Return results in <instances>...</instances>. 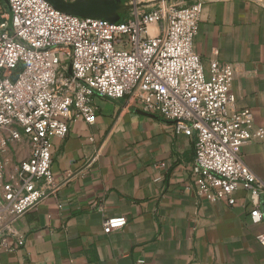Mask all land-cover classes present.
I'll list each match as a JSON object with an SVG mask.
<instances>
[{
  "label": "crops",
  "instance_id": "1",
  "mask_svg": "<svg viewBox=\"0 0 264 264\" xmlns=\"http://www.w3.org/2000/svg\"><path fill=\"white\" fill-rule=\"evenodd\" d=\"M194 1L202 3L196 54L206 69L232 65L231 109H249L252 131L264 129V0L183 4ZM91 103L94 124L72 121L64 139H51L58 189L15 223L0 264H264L249 192L238 191L234 205L197 196L193 139L133 96ZM29 154L25 141L2 151L7 178ZM240 156L264 183V137ZM117 217L126 225L105 234L104 221Z\"/></svg>",
  "mask_w": 264,
  "mask_h": 264
},
{
  "label": "built area",
  "instance_id": "2",
  "mask_svg": "<svg viewBox=\"0 0 264 264\" xmlns=\"http://www.w3.org/2000/svg\"><path fill=\"white\" fill-rule=\"evenodd\" d=\"M121 4L129 16L109 22L45 0H0V154L12 143L30 148L10 179L0 161V250H8L15 223L57 191L51 139H64L72 121L94 124L95 95L133 96L145 112L172 123L176 136L193 139L197 196L234 205L245 190L252 223L264 226V183L240 156L264 129L252 131L249 109H231L232 65L214 60L206 69L194 50L202 3ZM126 223L108 218L103 232ZM255 239L264 249V229Z\"/></svg>",
  "mask_w": 264,
  "mask_h": 264
},
{
  "label": "water",
  "instance_id": "3",
  "mask_svg": "<svg viewBox=\"0 0 264 264\" xmlns=\"http://www.w3.org/2000/svg\"><path fill=\"white\" fill-rule=\"evenodd\" d=\"M54 8L75 16L84 18H98L109 22H117L123 12L121 0H78L66 2L64 0H45Z\"/></svg>",
  "mask_w": 264,
  "mask_h": 264
},
{
  "label": "rangeland",
  "instance_id": "4",
  "mask_svg": "<svg viewBox=\"0 0 264 264\" xmlns=\"http://www.w3.org/2000/svg\"><path fill=\"white\" fill-rule=\"evenodd\" d=\"M144 1L145 3H148L150 1H153V0H142ZM170 4L172 5H176V6H183L185 4H183V0H167ZM146 5V4H145ZM147 9V8H146ZM129 16V13L126 12V11H123L122 14L119 16L120 20Z\"/></svg>",
  "mask_w": 264,
  "mask_h": 264
}]
</instances>
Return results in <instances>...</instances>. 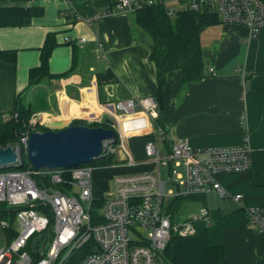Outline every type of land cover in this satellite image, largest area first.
Returning <instances> with one entry per match:
<instances>
[{
  "label": "crops",
  "instance_id": "obj_1",
  "mask_svg": "<svg viewBox=\"0 0 264 264\" xmlns=\"http://www.w3.org/2000/svg\"><path fill=\"white\" fill-rule=\"evenodd\" d=\"M116 1L36 0L37 13L27 23L0 26V53L11 52V58L0 57V115L9 117L17 106L46 130L74 121L131 130L142 124L131 114L121 123L125 119L115 103L152 97L156 123L193 149L239 146L246 134L249 169L215 177L227 193L240 194V202L213 189L182 198L178 216L188 220L203 206L215 226L207 232L209 218L203 234L195 228L197 234L174 235L166 259L168 264H264V235L249 225L246 214L264 208V28L251 36L242 25H208L200 34L204 76L185 82L179 69L170 70L159 89L150 38L139 29L135 11L106 13ZM144 122L153 134L151 122ZM131 134L123 139L125 150L109 156L112 164L96 166L106 177L95 175L97 199L106 196L116 176L154 168L144 162L148 138ZM133 141L139 143L135 157L126 145ZM126 156L135 163H125ZM191 208L198 210L187 215Z\"/></svg>",
  "mask_w": 264,
  "mask_h": 264
},
{
  "label": "built area",
  "instance_id": "obj_2",
  "mask_svg": "<svg viewBox=\"0 0 264 264\" xmlns=\"http://www.w3.org/2000/svg\"><path fill=\"white\" fill-rule=\"evenodd\" d=\"M160 2L169 16L180 10L206 9L215 13L221 23L247 27L251 36L264 28V0ZM0 3L32 8L36 0ZM152 3L153 0H117L106 13L135 11ZM115 108L120 111V119L131 114L142 126L131 130L112 126L115 140L103 142L98 159L124 151L123 139L133 132L148 138L143 145L144 162L152 163L154 168L116 176L106 196L97 199L93 194L94 165L35 171L27 158L33 131H24L15 143L7 145L14 148L16 161L0 167V227L6 235V243L0 247V264H66L72 252L88 243L92 244L91 252L77 264H157L173 235H194L196 229L190 221L209 219L208 209L202 206L190 220L173 223L167 210L173 199L213 189L240 202L242 196L227 193L215 177L249 169L246 134L239 146L193 149L156 123L159 112L152 97L117 101ZM137 112L144 115L143 119ZM145 119L151 122L153 134L149 133L151 127L144 126ZM124 161L128 165L135 163L127 156ZM162 169L169 175L167 180L162 178ZM167 184L175 190L167 189ZM246 214L249 225L264 235V208H249Z\"/></svg>",
  "mask_w": 264,
  "mask_h": 264
},
{
  "label": "trees",
  "instance_id": "obj_3",
  "mask_svg": "<svg viewBox=\"0 0 264 264\" xmlns=\"http://www.w3.org/2000/svg\"><path fill=\"white\" fill-rule=\"evenodd\" d=\"M37 8H24L18 5H0V26L20 25L27 23L37 13ZM136 22L151 41L150 60L156 66L158 88L160 89L164 75L167 71L179 69L183 81H197L204 76V62L201 55L200 34L210 24L219 22L218 16L206 9L202 10H180L169 16L160 0H153L152 4H144L135 10ZM46 53V52H45ZM11 58V52L0 53V57ZM14 114L18 116L14 117ZM30 113L22 107H15L10 118L4 119L0 115V148L15 143L17 132L9 127L10 123H17L22 127V122H27ZM4 119V120H3ZM83 122L74 121L72 125H82ZM106 127V122L95 124ZM14 128V129H15ZM43 129L42 131H45ZM16 133V135H15ZM11 134V136H10ZM112 157H103L93 161L91 164L109 165L113 163ZM95 166V165H94ZM181 197L173 199L168 206L172 213V221L182 206ZM174 215V216H173ZM170 241L167 244L164 257L168 258ZM92 244L88 243L79 250L72 252L66 264H77L86 254L91 252Z\"/></svg>",
  "mask_w": 264,
  "mask_h": 264
},
{
  "label": "water",
  "instance_id": "obj_4",
  "mask_svg": "<svg viewBox=\"0 0 264 264\" xmlns=\"http://www.w3.org/2000/svg\"><path fill=\"white\" fill-rule=\"evenodd\" d=\"M106 140H115V132L103 126L35 131L29 136L27 158L35 171L69 169L97 160ZM16 158L13 147L0 148V167L14 163Z\"/></svg>",
  "mask_w": 264,
  "mask_h": 264
},
{
  "label": "rangeland",
  "instance_id": "obj_5",
  "mask_svg": "<svg viewBox=\"0 0 264 264\" xmlns=\"http://www.w3.org/2000/svg\"><path fill=\"white\" fill-rule=\"evenodd\" d=\"M2 3H0V5H1ZM3 5H5V4H3ZM116 112H120V111H116ZM18 116V115H17ZM5 120L6 119H8V118H10V116L9 117H3ZM3 119V120H4ZM16 122H15V124L14 123H10L9 125H11V126H9L12 130H13V132H15L14 130H20V131H18L17 132V135H16V133H15V135H16V139L17 138H19L20 136H21V134L24 132V131H26V130H28V131H33V132H35V131H42L43 129H45L44 128V126H43V124H42V126H41V123L40 124H37V122L33 119V117H31L30 115H29V117H27V122H22V127L21 126H19V125H17V128H15V126H16ZM82 125H86V126H90V125H87V124H82ZM99 126H102V125H99ZM90 127H97V126H90ZM104 127V126H103ZM15 128V129H14ZM106 128H111V129H113L112 128V123L111 122H109L107 125H106ZM47 131V130H46ZM10 136H11V134H10ZM126 145H127V147H128V149H129V151L132 153V155L135 157V156H137L138 155V153H139V143L137 142V141H133V142H131V143H126ZM25 162H27V159L25 158ZM91 164V163H90ZM93 165H95L94 166V170L92 171V181H93V186L95 187V189L97 188V186H98V182H97V179H96V176L95 175H97V177L98 178H100V179H102V180H105V176H104V172H103V170H100L101 168H96V166H103V165H99L98 163H94ZM161 174H162V178L164 179V180H167L168 179V174L165 172V170H161ZM167 189H171V190H175L174 189V187L171 185V184H167ZM230 194V193H229ZM232 194V193H231ZM234 195V194H233ZM96 198V197H95ZM197 210H198V208H191V209H188V210H186V214L188 215V214H191V213H195V212H197ZM174 216V215H173ZM172 218H174V217H172ZM209 218H210V223H212V225H211V227L210 228H208L207 229V232H210L213 228H214V226H215V221H214V219L213 218H211L210 216H209ZM174 221H172L173 223H182V222H184V221H186L185 220V216H181V215H179L178 217L176 216L175 217V219H173ZM195 228L197 229V233L198 234H203L204 232H205V230L204 229H202V227H205L206 226V220H201V221H199V222H197L195 225ZM202 229V230H201ZM196 233V234H197ZM6 235H5V232H4V230L0 227V247H3L4 245H5V243H6V237H5ZM174 237V235L171 237V239ZM185 237H187V236H185ZM133 239H134V237H133ZM171 239H170V242H171ZM171 244V243H170ZM156 263L157 264H168L169 263V260L168 259H166V257H164V255H163V253H161L159 256H158V258H157V261H156Z\"/></svg>",
  "mask_w": 264,
  "mask_h": 264
}]
</instances>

+ + + +

TASK: Locate each line in the material above that contains the string "with" and copy those lines out in full.

THE COMPLETED TASK:
I'll list each match as a JSON object with an SVG mask.
Returning <instances> with one entry per match:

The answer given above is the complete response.